PROBLEM –
Answer these from the forum thread below:
(a) What price does Marzuq give for the minion toys?
(b) What coil build has Marzuq been running in the Goblin Mini?
(c) What does BumbleBee suggest Marzuq order, and how many?

DOCUMENT TEXT –
# I packed my bag for work today



## Marzuq (28/7/15)

I think I'm sorted for the day

Reactions: Like 2 | Winner 5 | Can relate 1


----------



## Gizmo (28/7/15)

LOL, those minion toys look wicked!

Reactions: Like 1 | Thanks 1


----------



## Marzuq (28/7/15)

Gizmo said:


> LOL, those minion toys look wicked!



LOL i actually drove to McDs just to buy them. No food just the minions

Reactions: Like 2 | Funny 3


----------



## Gizmo (28/7/15)

Haha, they brilliant.. I need to get some for my daughter..

Reactions: Like 1


----------



## Marzuq (28/7/15)

Gizmo said:


> Haha, they brilliant.. I need to get some for my daughter..



there are about 8 or 9 different little minions you can choose from. the two i have if turned on has a flashing light on the lava and the other makes funny noises when moved side to side.
a bargain for R10


----------



## BumbleBee (28/7/15)

Those little okes are so cute man, check out the little caveman bugger

Reactions: Agree 1


----------



## Stroodlepuff (28/7/15)

@Marzuq we have 2 of the same ones from McDonald's. Will throw one in with your next order lol

Reactions: Winner 2


----------



## AndreFerreira (28/7/15)

@Marzuq How is the Goblin Mini treating you? getting mine today.


----------



## Marzuq (28/7/15)

Stroodlepuff said:


> @Marzuq we have 2 of the same ones from McDonald's. Will throw one in with your next order lol



@Stroodlepuff thanks and now i will be heading over to your website just to find something to order


----------



## Marzuq (28/7/15)

AndreFerreira said:


> @Marzuq How is the Goblin Mini treating you? getting mine today.



best tank on the market in my opinion.
i have been running a 24g 2.5mm ID 7 wraps @ 0.25ohm for the last couple days.
Its dripper quality flavour. 
its has a little blocker that you can use to block the juice channels on the one i side if you choose to buld single coil. great for TC.
refilling is a breeze. no leaks. no fuss. 
i dont think they can do it better than this little tank

Reactions: Informative 2


----------



## BumbleBee (28/7/15)

Marzuq said:


> @Stroodlepuff thanks and now i will be heading over to your website just to find something to order


Monster Kayfun, get 2 *nudge nudge wink wink*

Reactions: Agree 1


----------



## Stroodlepuff (28/7/15)




----------



## Marzuq (28/7/15)

BumbleBee said:


> Monster Kayfun, get 2 *nudge nudge wink wink*



not a kayfun fan but im sure i can find something that i 'need'


----------



## Paulie (28/7/15)

DATA RECORDS –
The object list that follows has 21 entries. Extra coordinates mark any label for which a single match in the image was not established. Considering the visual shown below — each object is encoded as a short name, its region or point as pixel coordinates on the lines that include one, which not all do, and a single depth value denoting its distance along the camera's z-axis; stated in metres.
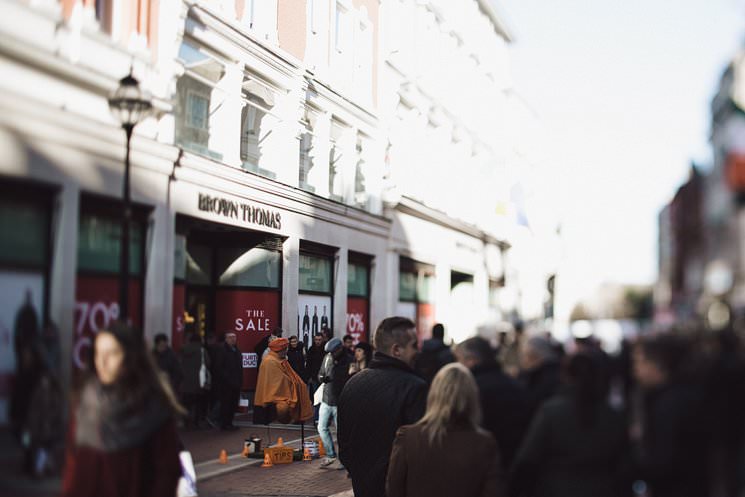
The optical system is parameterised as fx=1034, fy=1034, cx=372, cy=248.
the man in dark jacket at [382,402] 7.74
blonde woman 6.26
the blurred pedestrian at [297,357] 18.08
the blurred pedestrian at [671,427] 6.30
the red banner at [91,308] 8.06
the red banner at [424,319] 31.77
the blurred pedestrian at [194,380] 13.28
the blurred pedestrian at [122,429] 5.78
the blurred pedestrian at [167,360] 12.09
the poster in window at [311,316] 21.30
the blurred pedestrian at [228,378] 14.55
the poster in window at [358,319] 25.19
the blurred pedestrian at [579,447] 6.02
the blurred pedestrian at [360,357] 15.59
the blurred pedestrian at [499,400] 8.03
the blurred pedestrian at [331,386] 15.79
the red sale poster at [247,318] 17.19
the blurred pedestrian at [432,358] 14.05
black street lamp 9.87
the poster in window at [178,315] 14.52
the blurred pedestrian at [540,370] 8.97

...

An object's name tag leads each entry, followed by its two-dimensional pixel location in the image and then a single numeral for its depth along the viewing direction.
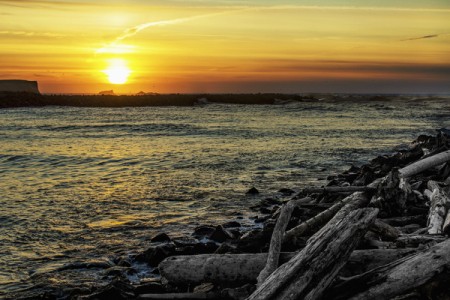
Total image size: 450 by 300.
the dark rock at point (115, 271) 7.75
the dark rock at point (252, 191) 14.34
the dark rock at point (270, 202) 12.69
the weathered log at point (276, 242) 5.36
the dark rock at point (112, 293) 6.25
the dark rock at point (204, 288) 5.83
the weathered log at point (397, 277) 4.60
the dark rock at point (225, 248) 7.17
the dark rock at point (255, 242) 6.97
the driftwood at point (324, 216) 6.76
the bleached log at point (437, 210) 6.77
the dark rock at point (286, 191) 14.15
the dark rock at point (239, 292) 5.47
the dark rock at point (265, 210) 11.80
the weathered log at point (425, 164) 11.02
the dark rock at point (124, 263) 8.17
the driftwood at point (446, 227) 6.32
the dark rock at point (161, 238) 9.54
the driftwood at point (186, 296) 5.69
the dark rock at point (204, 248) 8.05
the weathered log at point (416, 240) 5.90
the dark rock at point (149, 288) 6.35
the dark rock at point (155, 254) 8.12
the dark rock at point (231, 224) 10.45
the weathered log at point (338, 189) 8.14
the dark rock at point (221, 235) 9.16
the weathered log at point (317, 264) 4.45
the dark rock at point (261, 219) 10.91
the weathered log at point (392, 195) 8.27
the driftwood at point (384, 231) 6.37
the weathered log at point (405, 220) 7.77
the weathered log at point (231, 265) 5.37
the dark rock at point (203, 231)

RESULT OF THE TASK –
(a) R10
(b) 24g, 2.5mm ID, 7 wraps, at 0.25 ohm
(c) A Monster Kayfun, two of them